Task Area 2: (Meta)data Repositories and Catalogues

Summary

Goal of Task Area 2 (TA2) is to implement interlinked data sets and catalogs that fully comply with FAIR principles at all participating neutron and synchrotron radiation sources but also at universities and other research institutions. Data repositories have to be carefully curated and continuously developed in their structure in order to sustainably ensure and optimize findability, reuse and extension of the data repositories for the national and international community of scientists in the field of research with X-rays and neutrons. Besides raw data, repositories will include all processing and analysis steps from raw data to the final result and the detailed description of the sample. This will raise transparency and thus quality, trustworthiness and reusability of the data sets shown in publications to a new level.

Challenges and goals of TA2

Initially, TA2 will be primarily concerned with the collection of raw (meta)data assets and the integration of processed and published data. This requires standardization of data and metadata (with TA1) and linkage to software assets (with TA3). Well-defined interfaces and common standards for the vocabulary used will need to be created in order to link the inventories that relate to different phases of the analysis process through to publication. The possibility should be created to enrich the raw data after an analysis with further metadata as well as the evaluated data sets, derived new data, complementary experimental, simulated and theoretical model derived data, precisions on properties and quality of the sample as well as links to further information. In addition to the classical search in metadata to find measurement data, the implementation of (AI) search algorithms to find measurement data based on an experimental or simulated dataset is also envisaged.

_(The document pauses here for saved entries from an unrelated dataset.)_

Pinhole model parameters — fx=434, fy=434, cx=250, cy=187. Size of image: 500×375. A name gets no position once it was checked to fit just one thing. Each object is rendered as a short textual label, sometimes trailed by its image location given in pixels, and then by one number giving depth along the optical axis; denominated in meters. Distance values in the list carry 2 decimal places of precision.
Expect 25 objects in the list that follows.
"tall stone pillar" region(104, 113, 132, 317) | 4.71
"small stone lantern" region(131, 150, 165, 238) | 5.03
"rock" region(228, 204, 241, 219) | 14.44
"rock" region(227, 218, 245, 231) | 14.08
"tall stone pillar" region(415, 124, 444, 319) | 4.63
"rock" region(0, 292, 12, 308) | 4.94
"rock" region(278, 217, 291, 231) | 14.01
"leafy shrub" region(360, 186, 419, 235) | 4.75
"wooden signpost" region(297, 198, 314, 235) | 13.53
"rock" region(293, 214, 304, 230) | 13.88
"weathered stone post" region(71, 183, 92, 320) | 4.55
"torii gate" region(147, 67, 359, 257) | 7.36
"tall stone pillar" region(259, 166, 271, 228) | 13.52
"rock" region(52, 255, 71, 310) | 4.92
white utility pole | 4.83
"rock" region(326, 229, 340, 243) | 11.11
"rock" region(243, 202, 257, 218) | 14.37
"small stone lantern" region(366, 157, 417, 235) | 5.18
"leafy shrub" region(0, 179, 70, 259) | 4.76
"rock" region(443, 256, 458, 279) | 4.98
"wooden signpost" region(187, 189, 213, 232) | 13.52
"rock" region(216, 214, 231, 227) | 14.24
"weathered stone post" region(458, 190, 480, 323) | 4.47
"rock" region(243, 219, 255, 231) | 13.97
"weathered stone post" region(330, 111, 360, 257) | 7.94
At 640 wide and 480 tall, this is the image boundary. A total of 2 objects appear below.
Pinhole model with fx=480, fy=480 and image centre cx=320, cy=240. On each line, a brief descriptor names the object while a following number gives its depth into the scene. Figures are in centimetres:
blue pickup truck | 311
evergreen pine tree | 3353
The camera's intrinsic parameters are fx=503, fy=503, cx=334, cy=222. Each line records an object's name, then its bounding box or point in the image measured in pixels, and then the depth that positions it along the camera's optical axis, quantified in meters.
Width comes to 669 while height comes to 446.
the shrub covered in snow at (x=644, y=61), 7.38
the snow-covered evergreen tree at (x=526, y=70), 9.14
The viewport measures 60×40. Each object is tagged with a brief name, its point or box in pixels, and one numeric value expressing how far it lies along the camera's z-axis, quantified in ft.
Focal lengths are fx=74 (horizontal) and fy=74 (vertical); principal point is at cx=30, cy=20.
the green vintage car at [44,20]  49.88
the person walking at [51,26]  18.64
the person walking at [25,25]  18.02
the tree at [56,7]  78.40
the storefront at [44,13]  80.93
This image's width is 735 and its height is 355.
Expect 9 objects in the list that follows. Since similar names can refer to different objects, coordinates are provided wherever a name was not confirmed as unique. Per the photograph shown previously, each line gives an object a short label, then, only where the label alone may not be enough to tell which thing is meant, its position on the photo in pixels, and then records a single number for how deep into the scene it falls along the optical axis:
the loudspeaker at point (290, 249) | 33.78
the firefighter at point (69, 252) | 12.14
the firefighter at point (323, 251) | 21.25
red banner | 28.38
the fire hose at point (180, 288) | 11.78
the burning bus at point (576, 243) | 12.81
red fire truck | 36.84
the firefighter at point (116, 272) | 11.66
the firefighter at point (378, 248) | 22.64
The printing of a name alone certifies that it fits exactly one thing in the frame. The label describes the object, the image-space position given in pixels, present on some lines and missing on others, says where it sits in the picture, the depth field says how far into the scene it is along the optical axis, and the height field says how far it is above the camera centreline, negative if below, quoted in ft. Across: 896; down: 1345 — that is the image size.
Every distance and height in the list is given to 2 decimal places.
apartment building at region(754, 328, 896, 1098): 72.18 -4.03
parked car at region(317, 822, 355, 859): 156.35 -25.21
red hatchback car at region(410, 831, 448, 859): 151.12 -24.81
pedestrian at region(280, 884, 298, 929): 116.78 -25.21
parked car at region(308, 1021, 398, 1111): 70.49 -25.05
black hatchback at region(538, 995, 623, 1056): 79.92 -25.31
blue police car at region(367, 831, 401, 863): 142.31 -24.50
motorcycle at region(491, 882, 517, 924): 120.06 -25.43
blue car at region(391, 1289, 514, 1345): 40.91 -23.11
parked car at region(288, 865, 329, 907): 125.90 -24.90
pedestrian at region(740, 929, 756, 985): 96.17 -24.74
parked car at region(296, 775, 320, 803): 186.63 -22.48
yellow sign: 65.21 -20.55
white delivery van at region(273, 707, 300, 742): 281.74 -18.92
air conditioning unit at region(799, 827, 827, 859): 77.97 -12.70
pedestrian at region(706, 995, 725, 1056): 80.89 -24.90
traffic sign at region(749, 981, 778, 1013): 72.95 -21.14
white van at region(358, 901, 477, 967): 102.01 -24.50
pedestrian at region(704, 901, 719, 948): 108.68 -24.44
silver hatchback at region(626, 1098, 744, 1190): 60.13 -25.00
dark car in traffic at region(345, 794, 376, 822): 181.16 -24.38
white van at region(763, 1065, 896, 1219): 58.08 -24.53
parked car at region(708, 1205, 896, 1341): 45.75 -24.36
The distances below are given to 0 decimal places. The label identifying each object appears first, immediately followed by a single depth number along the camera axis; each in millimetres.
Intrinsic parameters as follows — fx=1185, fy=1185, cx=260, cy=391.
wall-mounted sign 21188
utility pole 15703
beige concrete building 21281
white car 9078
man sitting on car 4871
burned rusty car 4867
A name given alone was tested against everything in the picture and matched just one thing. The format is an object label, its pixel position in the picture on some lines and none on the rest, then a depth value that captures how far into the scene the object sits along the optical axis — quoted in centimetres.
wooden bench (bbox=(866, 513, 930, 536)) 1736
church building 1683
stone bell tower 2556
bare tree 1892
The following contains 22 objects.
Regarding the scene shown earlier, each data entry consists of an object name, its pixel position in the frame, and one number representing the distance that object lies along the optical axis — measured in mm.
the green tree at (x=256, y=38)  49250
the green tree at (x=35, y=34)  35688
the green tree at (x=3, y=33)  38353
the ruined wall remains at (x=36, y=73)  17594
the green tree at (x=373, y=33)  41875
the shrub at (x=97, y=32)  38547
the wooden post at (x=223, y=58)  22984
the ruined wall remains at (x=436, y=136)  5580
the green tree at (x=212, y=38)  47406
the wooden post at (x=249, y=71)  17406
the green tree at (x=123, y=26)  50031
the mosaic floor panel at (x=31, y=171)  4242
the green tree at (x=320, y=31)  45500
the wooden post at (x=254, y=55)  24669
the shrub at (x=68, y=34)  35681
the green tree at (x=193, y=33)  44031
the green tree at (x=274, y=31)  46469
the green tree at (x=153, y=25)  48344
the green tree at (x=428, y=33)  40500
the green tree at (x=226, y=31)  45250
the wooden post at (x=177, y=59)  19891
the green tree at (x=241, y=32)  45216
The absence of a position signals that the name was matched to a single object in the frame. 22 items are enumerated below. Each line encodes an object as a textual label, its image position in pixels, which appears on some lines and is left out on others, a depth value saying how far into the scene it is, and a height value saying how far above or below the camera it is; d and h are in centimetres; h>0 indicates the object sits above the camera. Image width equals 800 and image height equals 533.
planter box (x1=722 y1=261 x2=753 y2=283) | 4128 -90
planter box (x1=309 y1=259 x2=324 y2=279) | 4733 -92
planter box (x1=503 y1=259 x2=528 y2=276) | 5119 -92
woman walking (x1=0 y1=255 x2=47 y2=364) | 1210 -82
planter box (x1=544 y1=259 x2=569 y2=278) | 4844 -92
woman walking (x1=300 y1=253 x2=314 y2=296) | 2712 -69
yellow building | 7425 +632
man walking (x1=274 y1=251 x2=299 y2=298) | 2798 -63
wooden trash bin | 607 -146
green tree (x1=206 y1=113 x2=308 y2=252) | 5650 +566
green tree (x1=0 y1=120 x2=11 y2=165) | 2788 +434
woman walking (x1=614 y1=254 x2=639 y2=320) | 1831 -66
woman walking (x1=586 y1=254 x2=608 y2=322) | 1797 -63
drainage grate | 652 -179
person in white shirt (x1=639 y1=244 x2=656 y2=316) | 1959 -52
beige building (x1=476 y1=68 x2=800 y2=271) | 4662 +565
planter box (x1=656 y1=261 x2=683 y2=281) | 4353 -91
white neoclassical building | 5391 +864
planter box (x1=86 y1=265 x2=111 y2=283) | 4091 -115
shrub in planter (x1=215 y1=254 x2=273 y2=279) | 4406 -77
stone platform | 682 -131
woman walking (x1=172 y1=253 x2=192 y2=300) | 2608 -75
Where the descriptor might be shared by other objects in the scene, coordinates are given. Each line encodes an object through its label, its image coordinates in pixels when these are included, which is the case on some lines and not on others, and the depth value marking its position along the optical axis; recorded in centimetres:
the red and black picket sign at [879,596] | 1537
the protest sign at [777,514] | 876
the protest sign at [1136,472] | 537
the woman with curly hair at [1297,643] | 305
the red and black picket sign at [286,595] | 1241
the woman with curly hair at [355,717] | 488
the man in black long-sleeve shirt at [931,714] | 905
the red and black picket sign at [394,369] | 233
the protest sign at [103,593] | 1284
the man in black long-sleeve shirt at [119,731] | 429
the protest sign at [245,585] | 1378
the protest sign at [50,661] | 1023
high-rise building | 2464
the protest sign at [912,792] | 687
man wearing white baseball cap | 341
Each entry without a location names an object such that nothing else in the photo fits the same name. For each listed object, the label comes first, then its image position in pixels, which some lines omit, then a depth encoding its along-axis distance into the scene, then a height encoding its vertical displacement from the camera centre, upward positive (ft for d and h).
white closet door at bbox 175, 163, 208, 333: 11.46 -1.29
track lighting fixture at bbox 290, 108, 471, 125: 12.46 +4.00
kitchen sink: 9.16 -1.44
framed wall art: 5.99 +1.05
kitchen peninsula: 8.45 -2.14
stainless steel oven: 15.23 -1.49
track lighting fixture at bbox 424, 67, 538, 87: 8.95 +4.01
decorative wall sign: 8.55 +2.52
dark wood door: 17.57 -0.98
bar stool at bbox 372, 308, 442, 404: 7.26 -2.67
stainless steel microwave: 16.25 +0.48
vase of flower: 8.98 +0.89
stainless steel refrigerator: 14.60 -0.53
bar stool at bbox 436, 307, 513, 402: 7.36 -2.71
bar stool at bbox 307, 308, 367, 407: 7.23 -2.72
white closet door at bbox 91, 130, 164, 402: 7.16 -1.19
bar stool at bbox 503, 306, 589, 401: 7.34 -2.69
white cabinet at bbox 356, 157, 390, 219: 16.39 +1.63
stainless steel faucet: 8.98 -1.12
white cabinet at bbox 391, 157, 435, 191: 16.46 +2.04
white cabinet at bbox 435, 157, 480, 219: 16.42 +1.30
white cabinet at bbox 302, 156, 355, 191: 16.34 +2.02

The goals of TA2 are in particular

  • Implementation and further development of data sets and catalogs
  • (Meta-)data standardization and sample identification (sample PID)
  • Creation of the possibility to insert additional (meta-)data into inventory/catalogue
  • Implementation of innovative algorithms for efficient data search in real time

DAPHNE4NFDI will make a significant contribution to establishing standards for data acquisition and storage, as well as building well-maintained data repositories. While TA1 is mainly concerned with the automated acquisition of (meta-)data, TA2 is dedicated to the "Findable", "Accessible" and "Re-useable" aspects of the FAIR data policy.

Experience and expertise

TA2 draws on the expertise of participating groups at X-ray and neutron research centers, universities and other research institutions. DAPHNE4NFDI will benefit from the involvement of some partners in the EU-funded PaNOSC and ExPaNDS projects. Several institutions in DAPHNE4NFDI already operate data catalogs to record experiments performed and measurement data generated. Work is already underway to link such data catalogs into a union catalog by defining and implementing a common API for searching the data. These catalogs also have interfaces to connect to transnational infrastructures such as OpenAIRE and EUDAT.

Focus areas

Data set building will initially focus on X-ray absorption spectroscopy, tomography, diffraction (wide and small angle), and spectroscopy (quasi-elastic neutron scattering and XPCS), and will also include time-dependent measurements.

Participation

The groups participating in DAPHNE4NFDI cover with their expertise large parts of the research with X-rays and neutrons. Accordingly, all relevant techniques will be addressed by the DAPHNE4NFDI consortium and taken into account in the planning and realization of (meta-)data formats, repositories, catalogs, and software projects. An important pilot project for the development of a reference database is planned in the field of X-ray absorption spectroscopy including X-ray emission and further photon-in/out techniques.